Transcoding Server Functions

Gregg Vanderheiden 3/28/2003

Recognition of any text images (and conversion to Alt text or to text)
Ability to recognize structure from formatting
Ability to take a image of a document and change it into marked up HTML
Ability to recognize pie charts and other stereotypic graphics and re-render them
The ability to text over the top of a picture and separate it into the text and the picture so that it could knock the graphic down eight levels of transparency so that the text stood out boldly against what appeared to be a very light watermark (on request)
Side services which are not actually transcoding, but are assistance services. For example, a side service might allow you to send in an audio video program and have it come back with synchronized file where the speech had been "recognized" and changed into captions, etc. The output would not be useful to users, but could be something that might be easily edited into something which was a captioned video. Note that a large part of the problem in captioning is getting all the synchronization, etc., not just capturing the words. In fact, the tool might actually require that the text be transcribed first and it would simply synchronize them. Although that yields the problem of identifying speakers, which would then have to be done after that (or there would be too many words in the synchronization file).
Language transcoding
- Adding of vowels or other marks necessary for screen readers to be able to easily handle
- The identification of language and the adding of language tags
- The identification of common foreign phrases which could then be marked
The ability to perform language level shifting so that complex text could be re-presented in simpler forms
Possibly the addition of "forced pronunciation" of foreign phrases in the natural language of the page for users who don't have a synthesizer that could handle the foreign phrases even if marked
The addition of topic icons which are meaningful to the user if the server had both the user's icon set and was able to determine the concepts from the content. However, I suspect that this one will yield false clues as much as useful information.
The ability to create visualizations of data (e.g. charts, graphs, or tables – on request).
The ability to detect and fix seizure-inducing content. This could include both the ability to remove material which would rapid flash and to also detect and break visual patterns known to cause seizures.
The creation of a logical, linear order for complex pages.
The relaying of a page into a more consistent fashion for users (e.g. putting title bars in the same location or marking them with the same jump commands or repositioning submit buttons or labeling submit buttons, etc., although any of these need to not create problems)
In all cases, if the page doesn't make sense or doesn't seem to work, there should be a way to tell the machine to be less smart and less helpful and present the page increasingly more like it was originally presented (using modules submitted by manufacturers).
Translate proprietary formats into more standard accessible formats.

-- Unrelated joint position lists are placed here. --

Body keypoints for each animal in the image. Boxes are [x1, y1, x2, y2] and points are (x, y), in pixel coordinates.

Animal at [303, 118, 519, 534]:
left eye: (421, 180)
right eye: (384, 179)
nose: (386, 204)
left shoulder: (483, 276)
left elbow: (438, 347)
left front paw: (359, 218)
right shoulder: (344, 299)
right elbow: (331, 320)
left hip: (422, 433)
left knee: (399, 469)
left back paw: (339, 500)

This could include document formats, text formats, graphic formats, etc. (This would allow companies to introduce some new format that had particular advantages while still having that format be instantly accessible).

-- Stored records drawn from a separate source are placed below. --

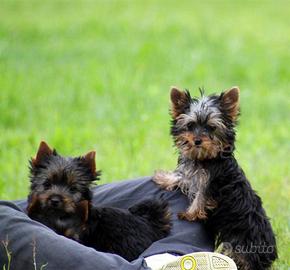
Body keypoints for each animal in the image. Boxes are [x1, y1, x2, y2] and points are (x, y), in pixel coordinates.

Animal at [153, 87, 278, 268]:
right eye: (190, 125)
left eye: (211, 127)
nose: (197, 140)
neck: (205, 158)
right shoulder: (194, 174)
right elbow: (183, 177)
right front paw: (165, 178)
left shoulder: (210, 183)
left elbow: (200, 197)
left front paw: (190, 214)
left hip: (242, 246)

Relay a page removing interactive material and substituting with the static material.
Translating between accessible multimedia formats
- This would make it easier for people who didn't have all of the different players
- It would also allow vendors to introduce new multimedia formats, even if the users didn't all yet have accessible players, or didn't have accessible players for their particular agents or operating systems
Event handler conversion (e.g. converts mouse in and mouse out to focus in and focus out) (Note: for this to work, there can't be other focus in/focus outs which would collide)

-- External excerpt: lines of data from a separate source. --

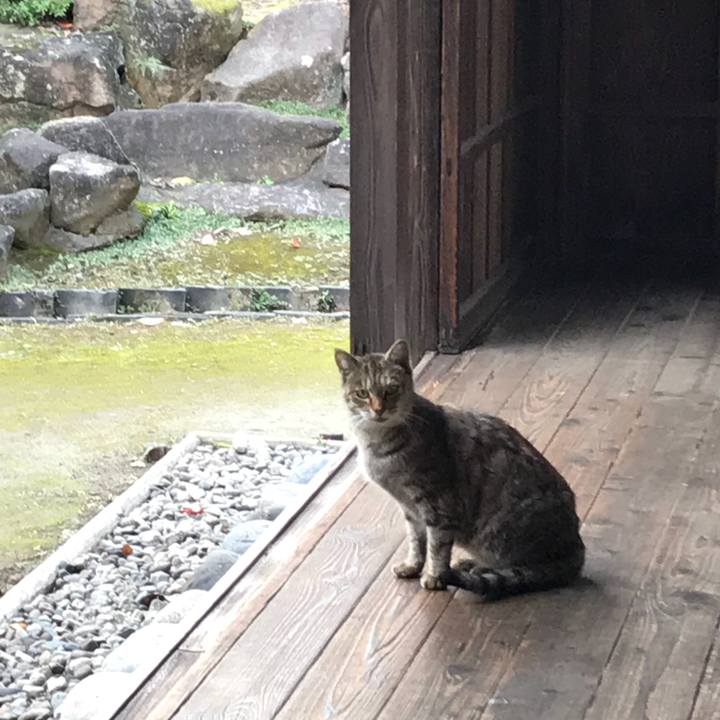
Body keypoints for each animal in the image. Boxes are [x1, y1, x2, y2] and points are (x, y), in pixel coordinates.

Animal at [334, 339, 585, 600]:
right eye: (362, 393)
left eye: (391, 389)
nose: (379, 410)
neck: (377, 443)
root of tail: (577, 549)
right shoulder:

To allow companies to submit pages to see whether or not there were collisions or whether or not the servers could handle them
To allow archival and legacy materials to be made accessible without having to have each document called up and converted (especially since it may be illegal to actually make changes to legacy documents).
Automatic abbreviation, acronym ambiguous or unusual or invented word identification tagging and linking
Using "cascading" glossaries – the system could automatically take pages and identify words which were not in the standard dictionary, tag them, and then attach the proper expansion or definition of the terms based upon the set of cascading glossaries that could be attached to the page, to the site, or to the domain of discussion, etc. by either the source of the page, by others, or by intelligent algorithm. Such an approach would need to specify the uncertainty for the definition if it was not specified by the source.
Providing a non-secure, but accessible view of a digital secure document. For example, a digitally signed secure document could be sent into the server and what would come out would be the same digitally signed secure document attached to a accessible, readable version of it. The individual who is blind would still have the visible, signed, secure version, but they would also have a version which "was read to them" or was "transcribed for them" by the public transcribing server (which generally has no reason to lie to the user, but if it did, it would be caught by anyone cited when looking at the original document). Since the public transcoding server could actually be running in any place including an association for individuals who are blind or even the person's own computer, if it were powerful enough, the reliability of the transcoding server could be as reliable or more reliable than having the individual who is blind rely on somebody reading something to them.
Another possible function would be the re-codification of material. For example, a form in a proprietary format might be translated into HTML and forwarded on to the user. The user may fill it out and send it back to the server which, if the original manufacturer created such a module, might be translatable back into the original proprietary format for submission back to the source.